§ Supplied material

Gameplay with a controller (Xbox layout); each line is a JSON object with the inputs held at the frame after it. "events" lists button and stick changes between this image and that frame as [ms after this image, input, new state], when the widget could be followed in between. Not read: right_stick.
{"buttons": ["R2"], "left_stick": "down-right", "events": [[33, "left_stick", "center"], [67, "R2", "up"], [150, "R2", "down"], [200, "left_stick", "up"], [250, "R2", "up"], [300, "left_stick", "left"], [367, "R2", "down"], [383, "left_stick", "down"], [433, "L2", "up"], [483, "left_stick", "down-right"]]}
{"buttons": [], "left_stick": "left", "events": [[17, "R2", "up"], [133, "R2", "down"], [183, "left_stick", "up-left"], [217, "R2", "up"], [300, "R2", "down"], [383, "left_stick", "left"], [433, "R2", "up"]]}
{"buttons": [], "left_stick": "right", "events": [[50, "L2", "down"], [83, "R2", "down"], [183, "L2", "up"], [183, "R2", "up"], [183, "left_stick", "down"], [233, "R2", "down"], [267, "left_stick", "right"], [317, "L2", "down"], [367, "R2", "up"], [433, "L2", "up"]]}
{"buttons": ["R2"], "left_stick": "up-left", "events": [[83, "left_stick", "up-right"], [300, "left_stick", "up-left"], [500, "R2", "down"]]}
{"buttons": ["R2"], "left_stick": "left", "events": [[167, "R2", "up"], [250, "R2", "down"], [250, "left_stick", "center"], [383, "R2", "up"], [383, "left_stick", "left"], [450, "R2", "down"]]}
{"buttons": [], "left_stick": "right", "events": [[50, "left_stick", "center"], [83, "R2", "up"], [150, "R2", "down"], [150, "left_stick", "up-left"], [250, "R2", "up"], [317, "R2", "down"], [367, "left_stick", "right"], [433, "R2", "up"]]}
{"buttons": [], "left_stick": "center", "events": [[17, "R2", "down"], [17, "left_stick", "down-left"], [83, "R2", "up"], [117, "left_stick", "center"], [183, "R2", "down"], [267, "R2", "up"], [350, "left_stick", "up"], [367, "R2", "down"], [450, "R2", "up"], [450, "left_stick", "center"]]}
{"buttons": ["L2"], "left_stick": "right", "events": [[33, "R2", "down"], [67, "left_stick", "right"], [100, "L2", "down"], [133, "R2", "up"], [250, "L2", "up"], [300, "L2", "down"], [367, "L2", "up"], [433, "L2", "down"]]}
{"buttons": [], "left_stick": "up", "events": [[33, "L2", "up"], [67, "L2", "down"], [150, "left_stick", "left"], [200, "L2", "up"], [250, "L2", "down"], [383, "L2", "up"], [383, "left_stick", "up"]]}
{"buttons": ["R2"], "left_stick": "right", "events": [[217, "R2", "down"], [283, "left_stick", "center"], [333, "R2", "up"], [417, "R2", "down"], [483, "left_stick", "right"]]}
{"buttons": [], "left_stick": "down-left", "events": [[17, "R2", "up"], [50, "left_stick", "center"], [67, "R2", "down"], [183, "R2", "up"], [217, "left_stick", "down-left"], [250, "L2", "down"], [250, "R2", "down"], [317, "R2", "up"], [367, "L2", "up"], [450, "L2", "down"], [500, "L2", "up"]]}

§ Exercise instructions
Transcribe all the entries, keeping each one exactly as it is.

§ Result below
Gameplay with a controller (Xbox layout); each line is a JSON object with the inputs held at the frame after it. "events" lists button and stick changes between this image and that frame as [ms after this image, input, new state], when the widget could be followed in between. Not read: right_stick.
{"buttons": ["R2"], "left_stick": "down-right", "events": [[33, "left_stick", "center"], [67, "R2", "up"], [150, "R2", "down"], [200, "left_stick", "up"], [250, "R2", "up"], [300, "left_stick", "left"], [367, "R2", "down"], [383, "left_stick", "down"], [433, "L2", "up"], [483, "left_stick", "down-right"]]}
{"buttons": [], "left_stick": "left", "events": [[17, "R2", "up"], [133, "R2", "down"], [183, "left_stick", "up-left"], [217, "R2", "up"], [300, "R2", "down"], [383, "left_stick", "left"], [433, "R2", "up"]]}
{"buttons": [], "left_stick": "right", "events": [[50, "L2", "down"], [83, "R2", "down"], [183, "L2", "up"], [183, "R2", "up"], [183, "left_stick", "down"], [233, "R2", "down"], [267, "left_stick", "right"], [317, "L2", "down"], [367, "R2", "up"], [433, "L2", "up"]]}
{"buttons": ["R2"], "left_stick": "up-left", "events": [[83, "left_stick", "up-right"], [300, "left_stick", "up-left"], [500, "R2", "down"]]}
{"buttons": ["R2"], "left_stick": "left", "events": [[167, "R2", "up"], [250, "R2", "down"], [250, "left_stick", "center"], [383, "R2", "up"], [383, "left_stick", "left"], [450, "R2", "down"]]}
{"buttons": [], "left_stick": "right", "events": [[50, "left_stick", "center"], [83, "R2", "up"], [150, "R2", "down"], [150, "left_stick", "up-left"], [250, "R2", "up"], [317, "R2", "down"], [367, "left_stick", "right"], [433, "R2", "up"]]}
{"buttons": [], "left_stick": "center", "events": [[17, "R2", "down"], [17, "left_stick", "down-left"], [83, "R2", "up"], [117, "left_stick", "center"], [183, "R2", "down"], [267, "R2", "up"], [350, "left_stick", "up"], [367, "R2", "down"], [450, "R2", "up"], [450, "left_stick", "center"]]}
{"buttons": ["L2"], "left_stick": "right", "events": [[33, "R2", "down"], [67, "left_stick", "right"], [100, "L2", "down"], [133, "R2", "up"], [250, "L2", "up"], [300, "L2", "down"], [367, "L2", "up"], [433, "L2", "down"]]}
{"buttons": [], "left_stick": "up", "events": [[33, "L2", "up"], [67, "L2", "down"], [150, "left_stick", "left"], [200, "L2", "up"], [250, "L2", "down"], [383, "L2", "up"], [383, "left_stick", "up"]]}
{"buttons": ["R2"], "left_stick": "right", "events": [[217, "R2", "down"], [283, "left_stick", "center"], [333, "R2", "up"], [417, "R2", "down"], [483, "left_stick", "right"]]}
{"buttons": [], "left_stick": "down-left", "events": [[17, "R2", "up"], [50, "left_stick", "center"], [67, "R2", "down"], [183, "R2", "up"], [217, "left_stick", "down-left"], [250, "L2", "down"], [250, "R2", "down"], [317, "R2", "up"], [367, "L2", "up"], [450, "L2", "down"], [500, "L2", "up"]]}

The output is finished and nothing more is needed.